Planers can be used for a variety of tasks, including routing glued hardwood paneling, thickening and veneering, and making trim. Some of these tasks can be duplicated by other machines, such as a wide belt sander or drum sander. By the time you’ve digested the contents of this article, you should have enough information to make an informed buying decision.

In the “old days” (whenever that happened), the wood was simply sawn off the logs and left to air dry. If you wanted to be able to see the grain so you could blend it with other boards, you had to plan it. If you wanted it brushed, you needed a long bed hand brush and a lot of skill. With the invention of the planer, no one needed to plan boards by hand anymore and the practice stopped in the name of “progress”. Nowadays, most boards are delivered already planed and some even have a straight edge torn, which makes things much easier for the carpenter. So why have a plane?

Thick planing does not end at the wood deposit. The wood, once the edges are glued onto the panels, is still uneven and the boards are never perfectly flush with each other. Something needs to take this rough panel from, say, 1 7/8″ to its final thickness of, say, 1 ½”, smooth both sides. There are two ways to do this that I know of: an abrasive planer (broad belt sander or drum sander) or a planer that uses blades in a cutter head.

A combination of a knife planer and an abrasive planer would be ideal, but not always affordable. This is because planers have a way of pulling chips out of loose grain. However, they remove material much faster than a sander. A sander will never remove chips, but it can consume a lot of valuable production time. So in an ideal world, where money didn’t matter, you could do most of the thickness with the planer, and then finish up to the final thickness dimension with the sander.

In fact, if you have the money and need to work wood on an industrial scale, there are machines with a planing head followed by two or more sanding heads. I had the opportunity to use such a machine for several years. A friendly competitor bought it for his woodworking business in Hawaii and shipped it from the mainland.

This giant machine, made by Cemco, used 880-volt three-phase motors. A ten HP motor powered the conveyor belt and the two planing and sanding heads had 60 HP electric motors each. It could plane and sand 52-inch-wide panels. In size, it resembled a large industrial printing house. My friend bought a sawmill and barged Hawaiian koa lumber from the Big Island to Oahu, where he had built a dehumidifying kiln next to the Cemco machine. Eventually, he overreached himself financially and had to close his business. He found a buyer for the planer/sander, but had to ship the huge machine back to the mainland because no one in Hawaii had a use for such a machine. Of course, I don’t know what his plans are for a planer, but I’m pretty sure he won’t be buying a Cemco any time soon. That still leaves many sizes and types of planers to discuss.

A planer/joker uses the same cutting head for planing as it does for joining. It looks like a jointer, but it also has a space under the jointer table where planing boards are inserted. The boards are fed in one direction on the edger table, above the cutter head, and in the opposite direction through the planer below the cutter head. This is because the cutting head only rotates in one direction of rotation. A planer, if it has the ability to shape, becomes a shaper simply by removing the straight blades and replacing them with profile cutters.

Most planers are built with the cutting head mounted on top of the machine and a metal table with rollers under the wood being planed. The thickness is adjusted by raising and lowering the table in relation to the cutting head above. The wood is driven through the machine by the front roller(s), which are usually serrated for better grip. The output rollers are at the same height as the input rollers, but are normally not driven and are shiny and smooth. There are some big expensive gliders where all the rollers work.

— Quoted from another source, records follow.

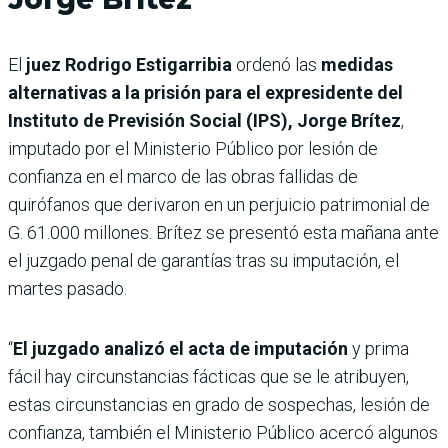
El
juez Rodrigo Estigarribia
ordenó las
medidas
alternativas a la prisión para el expresidente del
Instituto de Previsión Social (IPS), Jorge Brítez
,
imputado por el Ministerio Público por lesión de
confianza en el marco de las obras fallidas de
quirófanos que derivaron en un perjuicio patrimonial de
G. 61.000 millones. Brítez se presentó esta mañana ante
el juzgado penal de garantías tras su imputación, el
martes pasado.
“
El juzgado analizó el acta de imputación
y prima
fácil hay circunstancias fácticas que se le atribuyen,
estas circunstancias en grado de sospechas, lesión de
confianza, también el Ministerio Público acercó algunos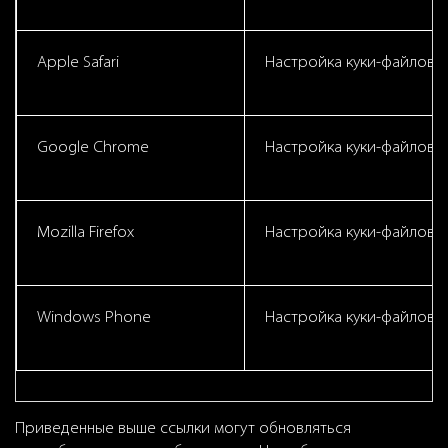
Apple Safari
Настройка куки-файлов в 
Google Chrome
Настройка куки-файлов 
Mozilla Firefox
Настройка куки-файлов в 
Windows Phone
Настройка куки-файлов 
Приведенные выше ссылки могут обновляться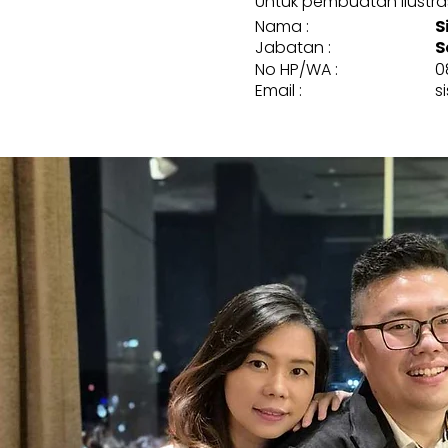
Untuk pembuatan ilustrasi
Nama :
S
Jabatan :
S
No HP/WA :
0
Email :
s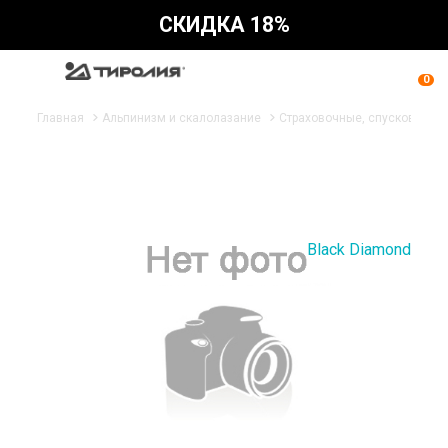
СКИДКА 18%
0
Главная
Альпинизм и скалолазание
Страховочные, спусковые ус
Black Diamond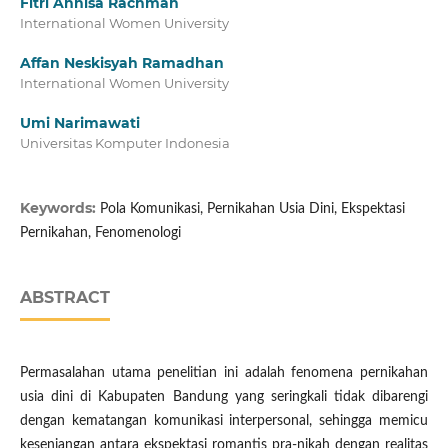
Fitri Annisa Rachmah
International Women University
Affan Neskisyah Ramadhan
International Women University
Umi Narimawati
Universitas Komputer Indonesia
Keywords:
Pola Komunikasi, Pernikahan Usia Dini, Ekspektasi
Pernikahan, Fenomenologi
ABSTRACT
Permasalahan utama penelitian ini adalah fenomena pernikahan
usia dini di Kabupaten Bandung yang seringkali tidak dibarengi
dengan kematangan komunikasi interpersonal, sehingga memicu
kesenjangan antara ekspektasi romantis pra-nikah dengan realitas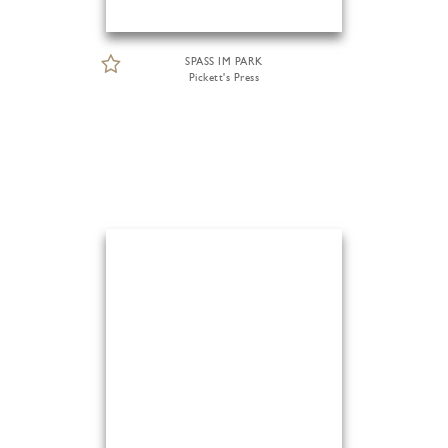
SPASS IM PARK
Pickett's Press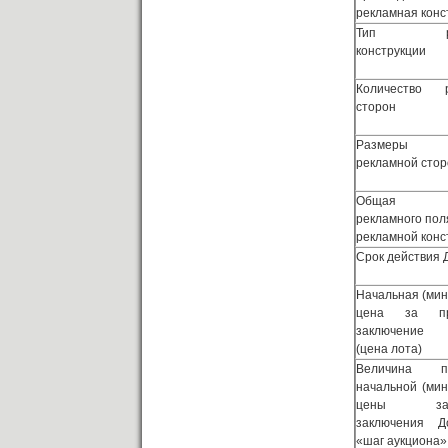
рекламная конс
Тип рек
конструкции
Количество р
сторон
Размеры
рекламной сто
Общая п
рекламного пол
рекламной конс
Срок действия 
Начальная (ми
цена за п
заключение 
(цена лота)
Величина п
начальной (ми
цены за
заключения Д
«шаг аукциона»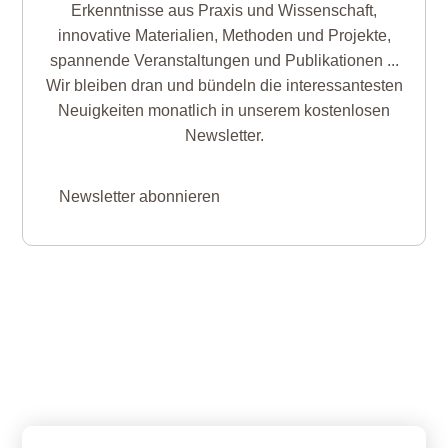
Erkenntnisse aus Praxis und Wissenschaft,
innovative Materialien, Methoden und Projekte,
spannende Veranstaltungen und Publikationen ...
Wir bleiben dran und bündeln die interessantesten
Neuigkeiten monatlich in unserem kostenlosen
Newsletter.
Newsletter abonnieren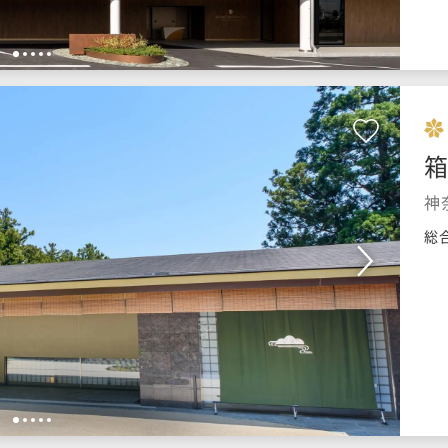
1
2
3
4
5
神
総
1
2
3
4
5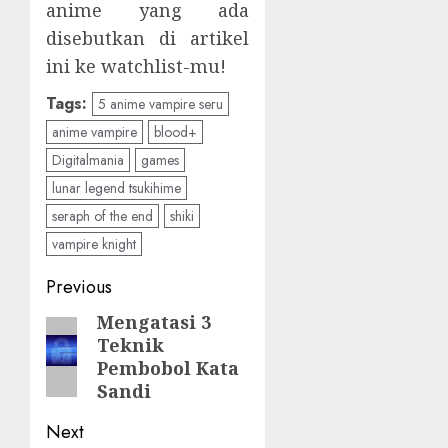
anime yang ada
disebutkan di artikel
ini ke watchlist-mu!
Tags:
5 anime vampire seru
anime vampire
blood+
Digitalmania
games
lunar legend tsukihime
seraph of the end
shiki
vampire knight
Post
Previous
navigation
Mengatasi 3
Previous
Teknik
post:
Pembobol Kata
Sandi
Next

There are three types of cutting heads: straight, spiral and helical knife. The terms “spiral” and helical are often used interchangeably, although this is inaccurate. There are strong similarities between the spiral and helical types, but there IS a difference, as I will explain. Straight knives are used on most gliders in the less expensive range. For the most part, straight knives are fine, but they have two drawbacks: They’re hard to line up with each other after changing, and they tend to pull loose grain more easily.

Helical and spiral heads solve both problems to a great extent. It has been found that a group of small cutting blades arranged in a spiral around the cutting head will minimize chipping. Helical knives are usually square or rectangular in shape and are sharp on 2 or 4 sides. They mount directly to the face of the cutter head and therefore do not require any adjustment to align with each other. To change a cutter into a helical head, simply remove the screw that holds it in place. If there are unused edges on the cutter, you can rotate that cutter to expose the new edge to the wood, then replace the screw. You buy cutters by the box and replace them as needed – sometimes you replace just a few that have nicked. Other times, all the cutters have been dull all over the place and it’s time to replace them all.

The spiral cutter head is different from the helical head in that the spiral planer cutter head, a full row of cutters, connected together in a flexible strip, is attached to the spiral head, one row at a time. There are spiral tracks or notches in the heads that locate the cutting strips. There can be three or more tracks on a spiral cutter head. Helical cutting heads are much more common than spiral cutting heads.